Related videos:
Health authorities have intensified epidemiological surveillance due to outbreaks of hepatitis in several municipalities, with the most critical situation concentrated in the Versalles neighborhood of the city of Matanzas, where 18 active cases have been recorded.
The information was released this Friday by the provincial telecenter TV Yumurí through its Facebook profile, citing Dr. Andrés Lamas Acevedo, director of the Provincial Center for Hygiene, Epidemiology, and Microbiology, who specified that the cases in Versalles are distributed across areas "from the Plácido pharmacy to the Yumurí River, the Americano neighborhood near the Cumbre, and areas close to the Ernest Thaelman school."
The specialist acknowledged the relative seriousness of the situation, although he tried to downplay the alarm: "Although it is not a large-scale outbreak, the joint actions between the health sector and other agencies will help to cut transmission."
In addition to Versalles, the La Marina neighborhood in the municipality of Cárdenas has seven active cases, while the outbreaks detected in the towns of Pálpite and Cidra are nearing closure as no new cases have been reported for approximately a month.
The authorities also alerted about the presence of isolated cases of hepatitis in most municipalities of the province.
The disease is transmitted via the fecal-oral route, primarily through the consumption of contaminated water or food, and its contagious period ranges from seven days before the onset of symptoms to 15 days after they begin.
In light of the situation, the authorities insist on escalating hygiene and sanitation measures, including boiling and chlorinating drinking water, ensuring proper disposal of solid waste, protecting food, and isolating patients in their homes with exclusive-use utensils.
The current crisis is neither new nor surprising.

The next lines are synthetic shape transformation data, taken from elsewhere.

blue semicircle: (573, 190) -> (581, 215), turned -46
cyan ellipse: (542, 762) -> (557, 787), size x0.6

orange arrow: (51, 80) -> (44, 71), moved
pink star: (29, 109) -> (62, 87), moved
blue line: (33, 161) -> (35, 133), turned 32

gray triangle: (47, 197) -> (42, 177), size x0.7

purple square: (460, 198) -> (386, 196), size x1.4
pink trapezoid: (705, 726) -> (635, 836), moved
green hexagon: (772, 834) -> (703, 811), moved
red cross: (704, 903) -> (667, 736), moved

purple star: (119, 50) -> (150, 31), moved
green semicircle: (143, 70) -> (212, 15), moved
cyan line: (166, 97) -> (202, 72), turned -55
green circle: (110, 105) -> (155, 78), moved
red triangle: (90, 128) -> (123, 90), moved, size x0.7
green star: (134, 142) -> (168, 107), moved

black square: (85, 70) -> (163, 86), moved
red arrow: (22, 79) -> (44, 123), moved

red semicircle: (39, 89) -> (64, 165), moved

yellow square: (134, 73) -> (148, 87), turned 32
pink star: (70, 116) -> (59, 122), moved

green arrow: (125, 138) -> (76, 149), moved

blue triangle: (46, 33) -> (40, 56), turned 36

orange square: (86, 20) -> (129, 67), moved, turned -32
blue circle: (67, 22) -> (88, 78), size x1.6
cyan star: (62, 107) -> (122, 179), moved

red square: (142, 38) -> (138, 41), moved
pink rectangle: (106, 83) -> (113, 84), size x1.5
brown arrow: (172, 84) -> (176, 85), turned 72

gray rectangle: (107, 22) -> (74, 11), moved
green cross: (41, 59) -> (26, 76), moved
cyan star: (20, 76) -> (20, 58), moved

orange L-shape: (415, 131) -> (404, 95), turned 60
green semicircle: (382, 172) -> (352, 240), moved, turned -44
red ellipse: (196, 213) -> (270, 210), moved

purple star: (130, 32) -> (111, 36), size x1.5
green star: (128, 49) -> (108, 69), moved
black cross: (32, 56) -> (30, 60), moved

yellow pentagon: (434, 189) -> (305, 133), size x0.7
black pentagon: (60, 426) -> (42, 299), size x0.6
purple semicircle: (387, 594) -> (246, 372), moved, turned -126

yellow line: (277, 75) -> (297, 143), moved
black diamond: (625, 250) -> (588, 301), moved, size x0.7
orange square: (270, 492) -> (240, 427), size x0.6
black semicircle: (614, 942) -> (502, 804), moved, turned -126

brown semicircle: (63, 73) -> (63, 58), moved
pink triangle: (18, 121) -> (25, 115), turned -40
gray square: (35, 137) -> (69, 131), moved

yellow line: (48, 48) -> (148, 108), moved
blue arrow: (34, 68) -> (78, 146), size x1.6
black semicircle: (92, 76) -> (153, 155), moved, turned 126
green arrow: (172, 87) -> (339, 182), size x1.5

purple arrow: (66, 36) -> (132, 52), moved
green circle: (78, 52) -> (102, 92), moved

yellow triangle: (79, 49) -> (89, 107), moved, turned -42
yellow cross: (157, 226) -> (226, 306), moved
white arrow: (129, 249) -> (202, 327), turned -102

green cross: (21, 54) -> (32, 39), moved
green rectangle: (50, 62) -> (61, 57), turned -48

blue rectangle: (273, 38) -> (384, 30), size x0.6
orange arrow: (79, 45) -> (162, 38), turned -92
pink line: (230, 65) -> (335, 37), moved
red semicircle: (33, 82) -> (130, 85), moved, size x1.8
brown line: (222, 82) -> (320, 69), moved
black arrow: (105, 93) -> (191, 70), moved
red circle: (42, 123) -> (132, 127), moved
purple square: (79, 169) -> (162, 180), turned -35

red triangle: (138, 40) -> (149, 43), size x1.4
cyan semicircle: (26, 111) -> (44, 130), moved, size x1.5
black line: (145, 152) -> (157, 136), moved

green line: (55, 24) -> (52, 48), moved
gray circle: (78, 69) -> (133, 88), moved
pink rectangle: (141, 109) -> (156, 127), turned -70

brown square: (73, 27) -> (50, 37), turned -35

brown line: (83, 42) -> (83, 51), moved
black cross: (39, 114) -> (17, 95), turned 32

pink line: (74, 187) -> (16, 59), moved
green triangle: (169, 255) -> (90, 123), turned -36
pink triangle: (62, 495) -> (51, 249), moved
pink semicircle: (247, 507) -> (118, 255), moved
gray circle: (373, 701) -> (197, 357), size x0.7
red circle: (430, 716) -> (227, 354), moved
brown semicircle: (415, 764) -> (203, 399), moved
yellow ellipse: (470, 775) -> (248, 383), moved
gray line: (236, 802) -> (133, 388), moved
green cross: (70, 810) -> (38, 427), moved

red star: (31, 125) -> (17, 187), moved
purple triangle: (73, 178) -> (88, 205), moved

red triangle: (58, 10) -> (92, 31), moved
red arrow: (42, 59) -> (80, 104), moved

On March 7, the Provincial Government had already urged the population to boil and chlorinate water due to reports of isolated cases of hepatitis, amid power outages that lasted up to 70 hours and paralyzed water pumps in multiple locations.
Around March 20th, Radio 26 alerted about an outbreak in Cidra, in the municipality of Unión de Reyes, with 11 confirmed cases, directly linked to water quality issues.
The situation in Matanzas is part of a structural water crisis affecting all its municipalities, with months-long breakdowns in the pumping systems, open wells in sidewalks and yards, and private water trucks costing between 6,000 and 8,000 pesos.
This precarious situation, exacerbated by the energy crisis, creates a breeding ground for the spread of fecal-oral diseases such as hepatitis A, which infected more than 5,000 residents in a single outbreak in the Reina neighborhood of Cienfuegos in 2024 due to drinking water contamination.
In January, the independent journalist reported on the outbreak of hepatitis A spreading in various areas of eastern Cuba, such as Santiago de Cuba, in a context marked by severe sanitation issues, garbage accumulation, sewer system collapse, and deterioration of the drinking water system, according to alerts received from those regions.